Why does it interact so weakly as compared to other particles? Consider the fundamental forces. It has no charge, so it can't interact electromagnetically. It's not a hadron, so it can't interact via the strong force. It's of extremely low mass, so it can't decay into anything else. Other than gravity, all that remains is interaction via the weak force which, true to its name, is extremely weak at low energies.

Now, about the oscillations. This connects to what I was saying earlier about the different flavors of neutrino. Neutrino flavors are each "connected" to another lepton, each fundamental spin-1/2 particles with negative charge. The least massive (and most stable) of these particles is the electron, so there is an "electron-type" neutrino. There is a quantum number, called lepton number, which basically counts the number of leptons of a certain type and which is approximately conserved in all interactions. As such, when neutrinos come out as the product of an interaction, they come out as eigenstates of flavor, meaning they can definitely be associated with one lepton type.

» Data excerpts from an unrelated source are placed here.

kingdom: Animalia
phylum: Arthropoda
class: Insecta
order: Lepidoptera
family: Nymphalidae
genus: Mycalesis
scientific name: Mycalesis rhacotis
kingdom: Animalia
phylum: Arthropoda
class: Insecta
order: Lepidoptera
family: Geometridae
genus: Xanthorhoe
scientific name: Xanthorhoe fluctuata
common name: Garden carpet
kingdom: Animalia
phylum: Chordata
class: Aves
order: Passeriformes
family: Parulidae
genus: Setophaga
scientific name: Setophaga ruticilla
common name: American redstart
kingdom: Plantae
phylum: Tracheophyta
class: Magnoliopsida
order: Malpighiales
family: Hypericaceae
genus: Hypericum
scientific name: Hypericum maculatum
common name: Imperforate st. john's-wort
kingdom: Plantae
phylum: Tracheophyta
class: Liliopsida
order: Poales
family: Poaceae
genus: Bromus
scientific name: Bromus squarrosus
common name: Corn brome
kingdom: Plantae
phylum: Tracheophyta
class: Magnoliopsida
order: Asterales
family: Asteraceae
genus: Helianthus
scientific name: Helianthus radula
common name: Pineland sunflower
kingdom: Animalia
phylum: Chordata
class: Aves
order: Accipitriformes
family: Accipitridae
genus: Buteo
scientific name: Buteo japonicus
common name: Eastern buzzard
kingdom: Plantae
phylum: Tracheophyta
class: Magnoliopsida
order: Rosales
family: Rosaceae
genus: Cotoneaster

For most particles, the eigenstates of flavor and mass are the same, meaning we can measure both quantities simultaneously (that is, we can say that an electron is an electron-type lepton and has mass 511 keV). However, with neutrinos, this is not the case, and the eigenstates of mass will actually be composed of some linear combination of the eigenstates of flavor. These mass eigenstates are the ones you see numbered as "1", "2", and "3". Thus, when you make a mass measurement, the neutrino wave function collapses into one of these eigenstates of mass. If we were to immediately follow it with a measurement of flavor, then there would be a non-negligible probability of obtaining each of the three flavors of neutrino. This is effectively the same as the problem you run into when you try to measure both the position and momentum simultaneously.

Neutrinos coming from the sun start their lives as eigenstates of flavor (specifically, electron-type) and evolve as they pass through the sun's envelope. We originally thought that we would be measuring only electron-type neutrinos from the sun, so our experiments were only designed for detecting them. When our initial measurements came up short of the expected number of neutrinos (as calculated from solar models), we became puzzled. As more precise measurements were made, we discovered that the difference could be made up by including measurements of all of the other types of neutrinos. Since we still think that the neutrinos started their lives as electron-type, the detection of the other types means that there must be some mixing of the flavor states. In order for this to occur, neutrinos must have mass.